East Texas infant treated for rare case of infant botulism

Mother warns other parents to watch for symptoms

East Texas infant treated for rare case of infant botulism

TROUP, TEXAS (KLTV) - An East Texas mother is warning parents about a rare illness that not only affected her baby, but others, as well.

“His name is Charles Ackley,” Elizabeth Ackley said as she held her four-month-old baby boy.

Ackley says these days Charlie enjoys getting on his knees to crawl and holding his head up. But it wasn’t that long ago that a then two-month old Charlie was in pediatric intensive care at a Dallas hospital.

It all started in April when little Charlie stopped eating and became lethargic.

“It was the 25th of April when he first started acting funny,” Ackley said. “He actually just wouldn’t eat. He had completely lost mobility on day five, which was Monday the 29th.”

At first, a doctor in Jacksonville treated Charlie for congestion and stomatitis.
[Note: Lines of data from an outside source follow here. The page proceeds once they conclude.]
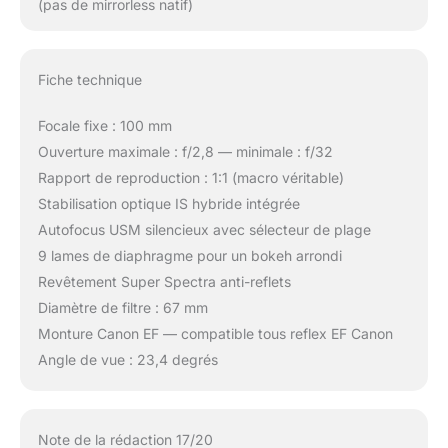
(pas de mirrorless natif)
Fiche technique
Focale fixe : 100 mm
Ouverture maximale : f/2,8 — minimale : f/32
Rapport de reproduction : 1:1 (macro véritable)
Stabilisation optique IS hybride intégrée
Autofocus USM silencieux avec sélecteur de plage
9 lames de diaphragme pour un bokeh arrondi
Revêtement Super Spectra anti-reflets
Diamètre de filtre : 67 mm
Monture Canon EF — compatible tous reflex EF Canon
Angle de vue : 23,4 degrés
Note de la rédaction 17/20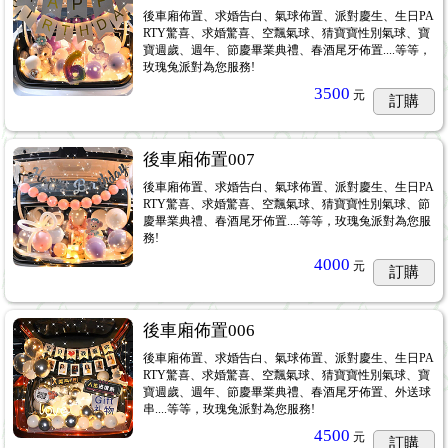
後車廂佈置、求婚告白、氣球佈置、派對慶生、生日PA
RTY驚喜、求婚驚喜、空飄氣球、猜寶寶性別氣球、寶
寶週歲、週年、節慶畢業典禮、春酒尾牙佈置....等等，
玫瑰兔派對為您服務!
3500
元
訂購
後車廂佈置007
後車廂佈置、求婚告白、氣球佈置、派對慶生、生日PA
RTY驚喜、求婚驚喜、空飄氣球、猜寶寶性別氣球、節
慶畢業典禮、春酒尾牙佈置....等等，玫瑰兔派對為您服
務!
4000
元
訂購
後車廂佈置006
後車廂佈置、求婚告白、氣球佈置、派對慶生、生日PA
RTY驚喜、求婚驚喜、空飄氣球、猜寶寶性別氣球、寶
寶週歲、週年、節慶畢業典禮、春酒尾牙佈置、外送球
串....等等，玫瑰兔派對為您服務!
4500
元
訂購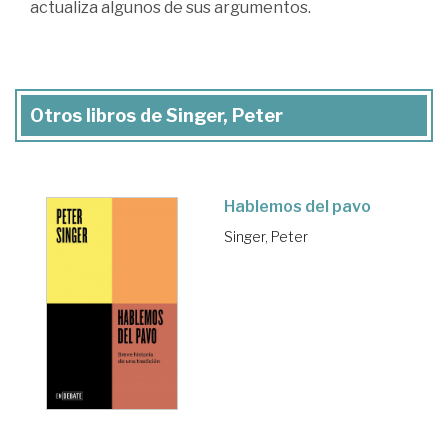
actualiza algunos de sus argumentos.
Otros libros de Singer, Peter
Hablemos del pavo
Singer, Peter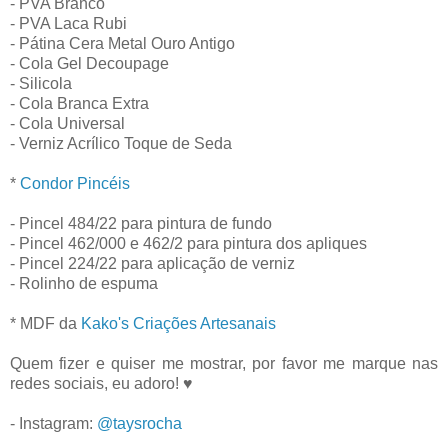
- PVA Branco
- PVA Laca Rubi
- Pátina Cera Metal Ouro Antigo
- Cola Gel Decoupage
- Silicola
- Cola Branca Extra
- Cola Universal
- Verniz Acrílico Toque de Seda
*
Condor Pincéis
- Pincel 484/22 para pintura de fundo
- Pincel 462/000 e 462/2 para pintura dos apliques
- Pincel 224/22 para aplicação de verniz
- Rolinho de espuma
* MDF da
Kako's Criações Artesanais
Quem fizer e quiser me mostrar, por favor me marque nas
redes sociais, eu adoro! ♥
- Instagram:
@taysrocha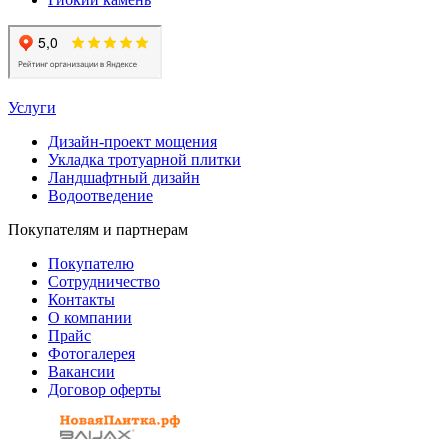
Услуги
Дизайн-проект мощения
Укладка тротуарной плитки
Ландшафтный дизайн
Водоотведение
Покупателям и партнерам
Покупателю
Сотрудничество
Контакты
О компании
Прайс
Фотогалерея
Вакансии
Договор оферты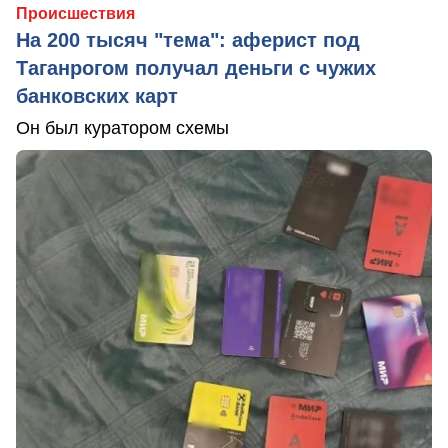
Происшествия
На 200 тысяч "тема": аферист под
Таганрогом получал деньги с чужих
банковских карт
Он был куратором схемы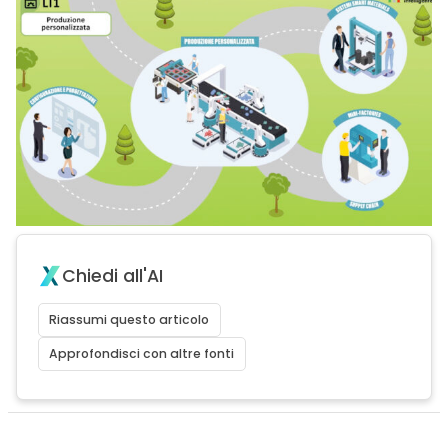
Chiedi all'AI
Riassumi questo articolo
Approfondisci con altre fonti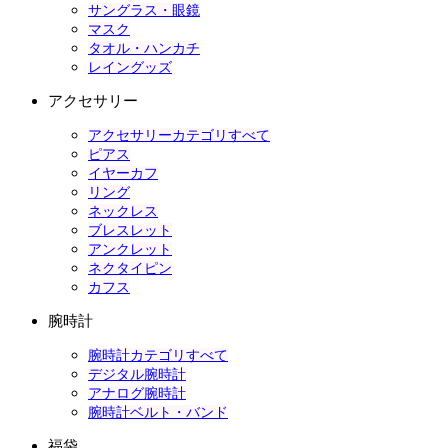
サングラス・眼鏡
マスク
タオル・ハンカチ
レイングッズ
アクセサリー
アクセサリーカテゴリすべて
ピアス
イヤーカフ
リング
ネックレス
ブレスレット
アンクレット
ネクタイピン
カフス
腕時計
腕時計カテゴリすべて
デジタル腕時計
アナログ腕時計
腕時計ベルト・バンド
福袋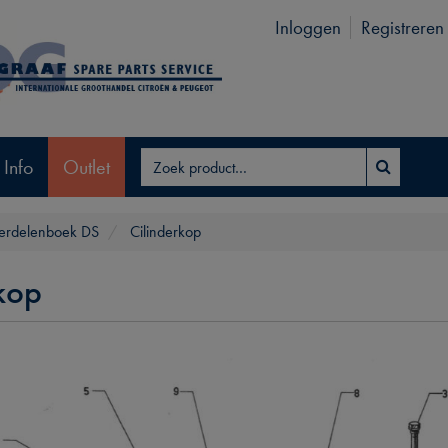
Inloggen
Registreren
 Info
Outlet
rdelenboek DS
Cilinderkop
kop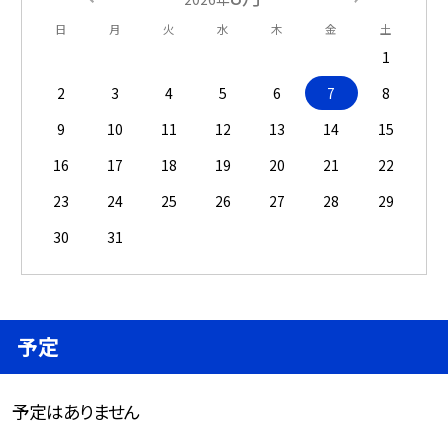
日
月
火
水
木
金
土
1
2
3
4
5
6
7
8
9
10
11
12
13
14
15
16
17
18
19
20
21
22
23
24
25
26
27
28
29
30
31
予定
予定はありません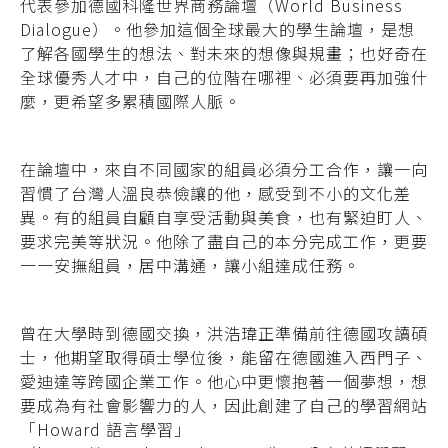
代表參加德國科隆世界商務論壇（World Business
Dialogue）。他參加這個全球最大的學生論壇，是想
了解各國學生的想法、對未來的想像與規畫；也好奇在
全球優秀人才中，自己的位階在哪裡、必須要再加強什
麼，更希望多累積國際人脈。
在論壇中，來自不同國家的組員必須分工合作，讓一向
習慣了台灣人溫良恭儉讓的他，感受到不小的文化差
異。有的組員自顧自享受活動與美食，也有緊迫盯人、
要求完美等狀況。他除了盡自己的本分完成工作，更要
一一安撫組員，居中溝通，讓小組達成任務。
曾在大學時到德國交換，洪浩瑋正準備前往德國攻讀碩
士，他期望取得碩士學位後，能留在德國進入西門子、
愛迪達等跨國企業工作。他心中更懷抱著一個夢想，想
要成為有社會影響力的人，因此創建了自己的學習網站
「Howard 語言學習」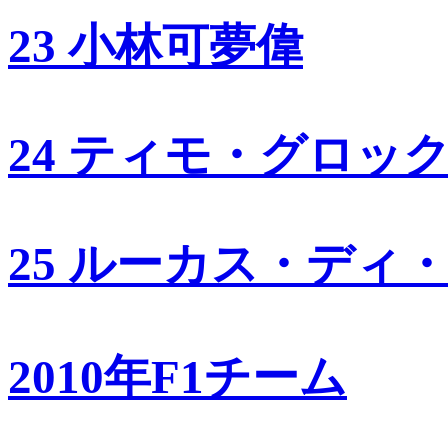
23 小林可夢偉
24 ティモ・グロッ
25 ルーカス・ディ
2010年F1チーム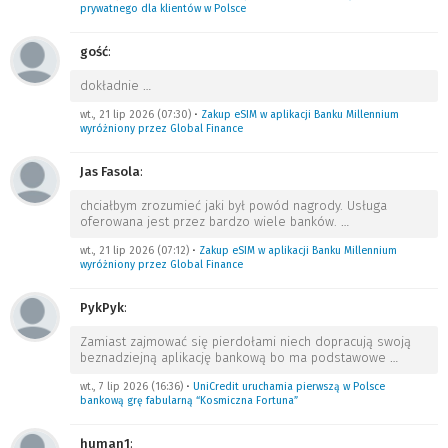
prywatnego dla klientów w Polsce
gość
:
dokładnie
…
wt., 21 lip 2026 (07:30)
•
Zakup eSIM w aplikacji Banku Millennium
wyróżniony przez Global Finance
Jas Fasola
:
chciałbym zrozumieć jaki był powód nagrody. Usługa
oferowana jest przez bardzo wiele banków.
…
wt., 21 lip 2026 (07:12)
•
Zakup eSIM w aplikacji Banku Millennium
wyróżniony przez Global Finance
PykPyk
:
Zamiast zajmować się pierdołami niech dopracują swoją
beznadziejną aplikację bankową bo ma podstawowe
…
wt., 7 lip 2026 (16:36)
•
UniCredit uruchamia pierwszą w Polsce
bankową grę fabularną “Kosmiczna Fortuna”
human1
: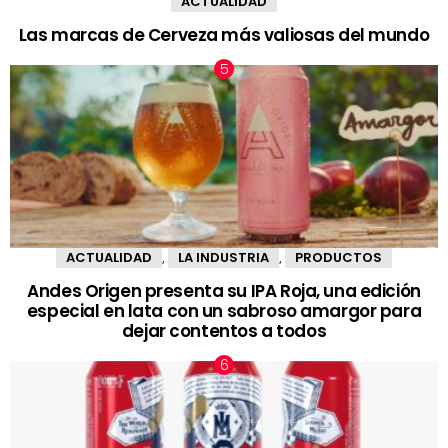
ACTUALIDAD
Las marcas de Cerveza más valiosas del mundo
ACTUALIDAD
LA INDUSTRIA
PRODUCTOS
,
,
Andes Origen presenta su IPA Roja, una edición
especial en lata con un sabroso amargor para
dejar contentos a todos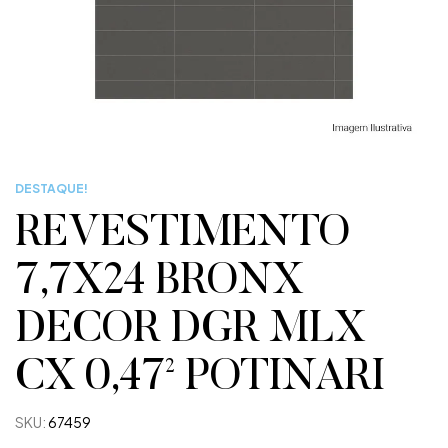
DESTAQUE!
REVESTIMENTO
7,7X24 BRONX
DECOR DGR MLX
CX 0,47² POTINARI
SKU:
67459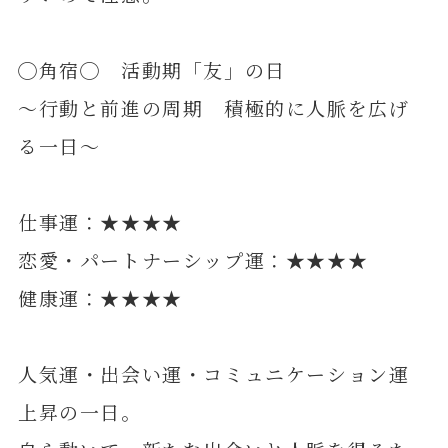
◯角宿◯ 活動期「友」の日
～行動と前進の周期 積極的に人脈を広げ
る一日～
仕事運：★★★★
恋愛・パートナーシップ運：★★★★
健康運：★★★★
人気運・出会い運・コミュニケーション運
上昇の一日。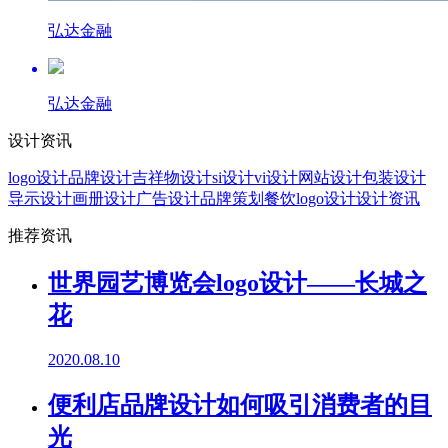
弘达金融
弘达金融
设计资讯
logo设计
品牌设计
吉祥物设计
si设计
vi设计
网站设计
包装设计
导示设计
画册设计
广告设计
品牌策划
餐饮logo设计
设计资讯
推荐资讯
世界园艺博览会logo设计——长城之
花
2020.08.10
便利店品牌设计如何吸引消费者的目
光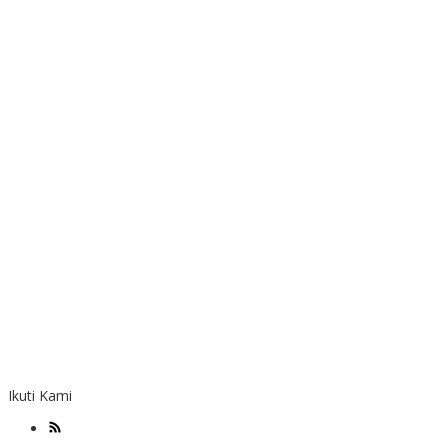
Ikuti Kami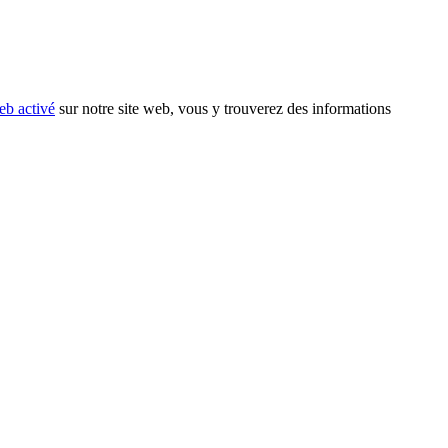
eb activé
sur notre site web, vous y trouverez des informations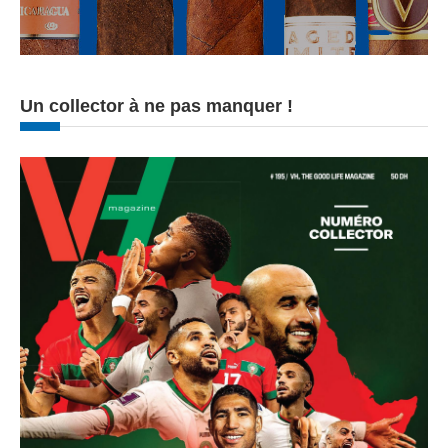
Un collector à ne pas manquer !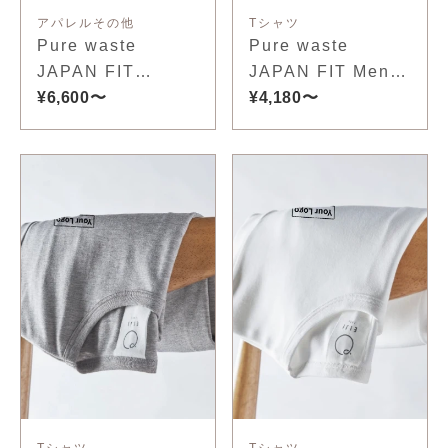
アパレルその他
Tシャツ
Pure waste
Pure waste
JAPAN FIT
JAPAN FIT Men's
Unisex
¥6,600〜
Long Sleeve T-
¥4,180〜
Sweatshirt
Shirt
Tシャツ
Tシャツ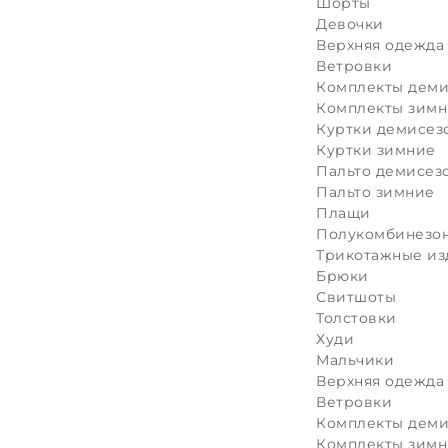
Шорты
Девочки
Верхняя одежда
Ветровки
Комплекты дем
Комплекты зим
Куртки демисез
Куртки зимние
Пальто демисез
Пальто зимние
Плащи
Полукомбинезон
Трикотажные из
Брюки
Свитшоты
Толстовки
Худи
Мальчики
Верхняя одежда
Ветровки
Комплекты дем
Комплекты зим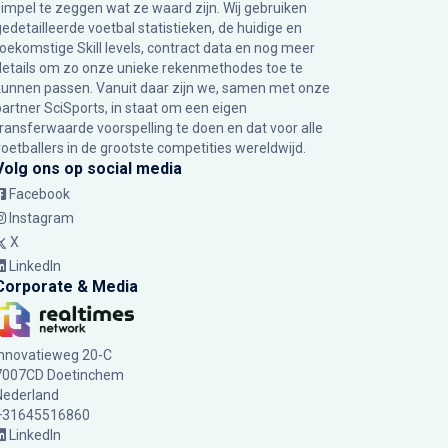
simpel te zeggen wat ze waard zijn. Wij gebruiken
gedetailleerde voetbal statistieken, de huidige en
toekomstige Skill levels, contract data en nog meer
details om zo onze unieke rekenmethodes toe te
kunnen passen. Vanuit daar zijn we, samen met onze
partner SciSports, in staat om een eigen
transferwaarde voorspelling te doen en dat voor alle
voetballers in de grootste competities wereldwijd.
Volg ons op social media
Facebook
Instagram
X
LinkedIn
Corporate & Media
Innovatieweg 20-C
7007CD Doetinchem
Nederland
+31645516860
LinkedIn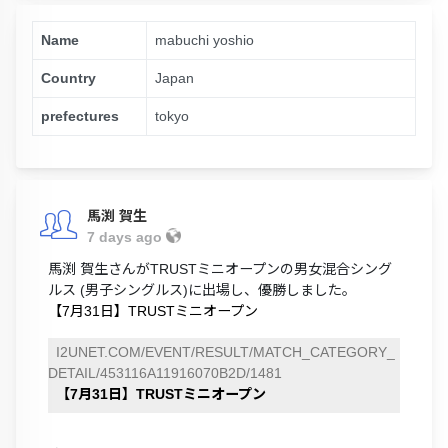
Name
mabuchi yoshio
Country
Japan
prefectures
tokyo
馬渕 賀生
7 days ago
馬渕 賀生さんがTRUSTミニオープンの男女混合シング
ルス (男子シングルス)に出場し、優勝しました。
【7月31日】TRUSTミニオープン
I2UNET.COM/EVENT/RESULT/MATCH_CATEGORY_
DETAIL/453116A11916070B2D/1481
【7月31日】TRUSTミニオープン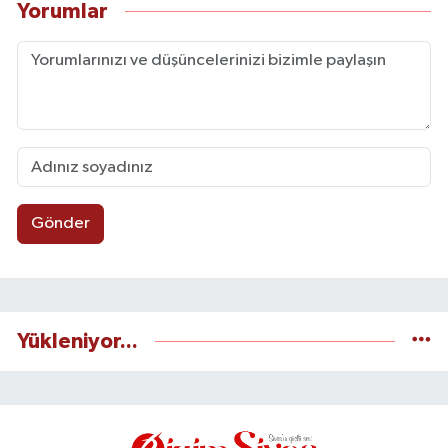
Yorumlar
Gönder
Yükleniyor...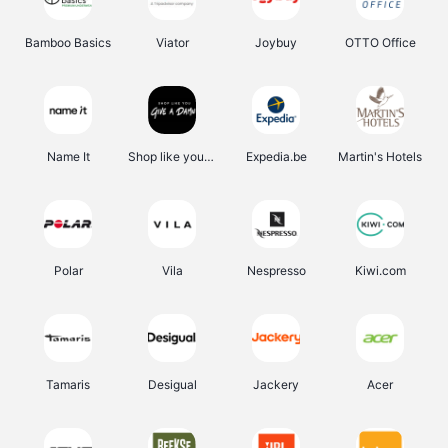
Bamboo Basics
Viator
Joybuy
OTTO Office
Name It
Shop like you Give A Damn
Expedia.be
Martin's Hotels
Polar
Vila
Nespresso
Kiwi.com
Tamaris
Desigual
Jackery
Acer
Doctors in Dallas would later begin treating Charlie for infant botulism.

“I actually asked the nurse practitioner there, ‘how close were we to death?’ She looked at me and said, ‘if you would have waited another 24 hours, he would have been critical.’”

East Texas infant treated for rare case of infant botulism

Medicine was brought to Dallas by air from California. After a week and half in the hospital, Charlie’s smile was back and he was feeling better.

“They are suspecting environmental botulism,” Ackley said. “The spores, the toxin itself, is everywhere. It’s in the dirt, the trees, really anywhere. It’s not like common food botulism where you have to eat it. You can actually just breathe it in.”

The warning signs include poor feeding, decreased moment, breathing problems, and a weak cry. Fewer than 100 cases of botulism happen in the United States each year. The cause behind Charlie’s case is still unknown. We’ve told at least three other similar cases have been reported in East Texas.

“I think at this point, they are open to any possibility on what’s going on," Ackley said.

Botulism usually affects babies between three weeks and six-months old, but doctors say all babies are at risk until first birthday.